Tuesday, October 18, 2016

Mother Teresa did not Take Sides in the Pro-life/Social Justice Debate: She got Involved.


No one has seen as much poverty around the world at close range as Mother Teresa, who was declared a saint by Pope Francis. That is why she is a hero to the social justice movement. 
But she is also a hero of the pro-life movement, for such moments as the Washington DC prayer breakfast when, a stone’s throw from partial birth abortion ban vetoing President and Mrs. Clinton she said, “The greatest destroyer of peace is abortion.” 

The scandal of the Catholic Church at this time is that those who say they seek social justice are often virulently opposed to any restriction of abortion. Too often, they identify with liberalism whose credo has adopted the erroneous belief that abortions liberate women from poverty and oppression. This is a tragic error with horrific consequences.
While it’s an established fact that the easiest way for a woman to live in poverty is to bear a child alone, having an abortion is not the solution to the abandonment of women and children by men. Abortion is a further exploitation of women. It negates their ability to be resourceful, strong, and determined. It expects them to be weak and dependent. It makes them victims along with their children. Women are the losers when society adopts abortion as a solution to social injustice.  I work in a Pregnancy Resource Center in the inner city. I see the pain caused by half a century of legalized abortion. Every single day.
Women come to us beaten down by life. They had mothers addicted to drugs, fathers who abandoned them, they were subjected to abuse, and every other tragedy a human being can suffer. Most do not have a high school education, and have spotty job histories. They have no financial resources, vague plans for providing for their families beyond dependency on social service, and abysmal self-esteem. They are classic targets for the abortion industry, who, coincidentally, has 80% of their facilities in minority neighborhoods. 
Their doctors, social workers, relatives, boyfriends, girlfriends and even complete strangers try to talk them into abortion. For their health. 

For their future. For the good of their born children.
But is it? 

Abortion leaves scars which millions of women suffer in silence. Physical scars, emotional scars and spiritual scars, according to the pro-choice filmmaker who produced the award-winning documentary “Hush.” The medical community, the research community and even non-profits have closed ranks around the abortion industry, leaving women without the knowledge of how abortion damages women.

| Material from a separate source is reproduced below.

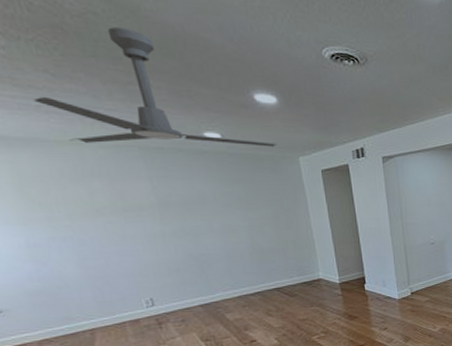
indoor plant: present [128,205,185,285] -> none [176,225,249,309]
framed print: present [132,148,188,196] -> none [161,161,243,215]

Millions suffer and die when this knowledge would have saved them. No one seems to care.
The poor minority women who comprise the majority of the clients I see, have everyone they know urging them to abort. Deep in their hearts, they want to give birth, but doubt their own resiliency to rise about the trauma of the past, and build a future for themselves. Their guilt over past abortions has often made them feel unworthy of motherhood. Statistics say that up to 60% of women who walk into the abortion clinic are feeling coerced. You call this liberation? Where is the justice?
What does it take to give them the courage they need to give life to their children? To restore their hope? Nothing less than our love. The love that Mother Teresa had for each and every soul she helped: the love of Christ in the distressing disguise of the poor. It wasn’t a social program, or even a movement, she started, it was personal. She served Jesus in each of them, one at a time.
We who help these women know that, once they reconcile with God,  they find the strength to do what is right. In our office, we accompany them; we cry, we pray, we make plans for a future. A future of hope, where naysayers in their lives are drowned out by their song of triumph. Where the cry of a newborn son or daughter is the most inspiring sound on earth.

That is social justice. But it comes at a cost. We can’t just sit by with idle platitudes or leave our sisters in Christ to the government. 
We have to open our hearts, and risk shedding a few tears.

When we love as Mother Teresa did, we will spend our time helping a mother believe in her God-given gift of motherhood. Instead of trying to “prevent unwanted children” by abortion, we will remind her how infinitely precious she and her child are to God. We will help her value herself so highly that she demands nothing less than a lifelong commitment from the man who will share her bed. We will give her hope that her children will have a father who is there, even if hers wasn’t. We will share God’s amazing plan for her family until she adopts it as her own.

That, my fellow Catholics, is social justice. This is how we rebuild our broken families, and blighted communities. By rebuilding women, one by one. As St Teresa of Calcutta did. As Jesus did for St Mary Magdalen and the woman at the well. It’s a lot easier to get rid of “the problem” by blaming it on the children. But it seems, that the real problem is our own poverty of love.
So let's put down the signs, roll up our sleeves and work together to love the poor as our sisters and brothers.